Of course, it isn't based in reality. It's not going for real drama or real emotional payoffs. Why are people so angry at "Serendipity" for not being "Sophie's Choice"? People blather on about the fact that movies cannot violate the world in which they exist. Fair enough. "Serendipity" immediately establishes itself as existing in a world where a guy and a girl can meet when trying to purchase the same pair of gloves by using dialogue that sounds as if a screenwriter coached them in their respective apartments just before setting out on their shopping expedition and never violates that world for the remainder of the movie's running time.

The typical romantic comedy sets itself up as a fantasy and then at some point (usually in the third act) changes course and wants you to view its characters and situations as being based in reality. "Serendipity" does not. It establishes itself as a fairytale and stays that way to the very last frame.

Another common complaint is the fate of John Cusack’s fiancé, the one he spurns to track down Kate Beckinsale. But it doesn't matter what happens to his fiancé. As I stated moments ago, this is a fairytale. The definition we find of fairytale here advises us that is a "highly implausible story". If "Serendipity" were a story grounded in plausibility then the fiancé would function as a real character and then her fate would matter. But as it is a fairytale, and therefore not grounded in plausibility, the fiancé does not function as a real character and her fate is inconsequential. She exists merely to act as the catalyst which sends our hero on his quest for girl proper.

“Serendipity” fans care not at all for plausibility. We are hopeless romantics. We believe in fate, and in destiny, and in soulmates. The spurned fiancé is nice enough but we realize she is not John Cusack's soulmate. Duh. Kate Beckinsale is.

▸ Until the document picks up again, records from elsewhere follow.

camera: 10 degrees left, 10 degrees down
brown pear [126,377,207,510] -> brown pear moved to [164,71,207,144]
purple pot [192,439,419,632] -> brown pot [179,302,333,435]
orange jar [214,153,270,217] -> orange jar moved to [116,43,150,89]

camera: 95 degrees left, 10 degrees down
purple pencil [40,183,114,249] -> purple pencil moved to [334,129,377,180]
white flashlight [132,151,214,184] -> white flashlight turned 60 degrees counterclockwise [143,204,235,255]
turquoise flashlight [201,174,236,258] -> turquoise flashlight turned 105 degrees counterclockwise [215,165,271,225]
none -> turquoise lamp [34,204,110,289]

If you’re rooting for the spurned fiancé (or even wanting to know what happens to the spurned fiancé) you're probably the same type of person who wonders why in "Titanic" Jack didn't angle the door so both Rose AND he could get on. You're the type of person who should not even be allowed into movie theaters.

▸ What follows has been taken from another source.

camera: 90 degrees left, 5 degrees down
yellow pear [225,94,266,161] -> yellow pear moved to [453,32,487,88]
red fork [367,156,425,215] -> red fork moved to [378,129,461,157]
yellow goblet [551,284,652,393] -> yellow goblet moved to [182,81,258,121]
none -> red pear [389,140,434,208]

For a very long time I was ashamed to admit how much I liked the movie. Then for awhile I chose to call it a guilty pleasure but that wasn't accurate either. But I'm ashamed no longer. Today I will tell you precisely what "Serendipity" is and always will be - one of my favorite movies.


Anonymous said...

I cannot BELIEVE the amount of crap I get from you about the horrible movies I like, yet you write a quite volumous tome praising the inconsistencies and plot deviations of "Serendipity." Yes, I want to know what happened to the ex-fiance. Just as I want to know what happened to the ex-fiance in "Titanic." (I don't accept that liar's explanation). I also want to know what happened to the Wizard in "The Wizard of Oz," and I want to know why Chris Klein didn't just vote for himself in "Election." It would have saved all the problems. Plus, George Clooney's more talented half-brother shouldn't have pissed off Ronny Cox in "RoboCop." That's just a bad move, Miguel.

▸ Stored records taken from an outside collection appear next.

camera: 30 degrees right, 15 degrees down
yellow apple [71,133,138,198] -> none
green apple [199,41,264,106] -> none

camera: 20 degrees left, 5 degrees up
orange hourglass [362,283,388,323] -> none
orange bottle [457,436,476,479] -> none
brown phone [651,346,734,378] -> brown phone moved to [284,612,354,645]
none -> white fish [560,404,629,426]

Anyway, I give this movie three and a half stars. John Cusack was whimsical and engaging, and Kate Beckinsale charms. A new holiday classic.

The Fab Miss B said...

oh.my.god. Not only do you not think Borat was complete genius, now you're telling me that Serendipity is a classic romantic comedy? I'll agree that romantic comedies require that we susped disbelief, that most of them have cheesy set-ups. But sometimes they deliver something extra, like subplots and good character development. In this movie, all those things are missing and the characters are reduced to cardboard cutouts of themselves. I'll have to watch it again to really go in detail about why its sooooo crappy, but I don't have any objections to it because of the premise...its the content that is so crap-tacular. They didn't do enough with the hoakey set-up and so it all feel apart for me...But Nick, as always, a lovely enjoyable blog. Thinking of you 1819 boys while we are away.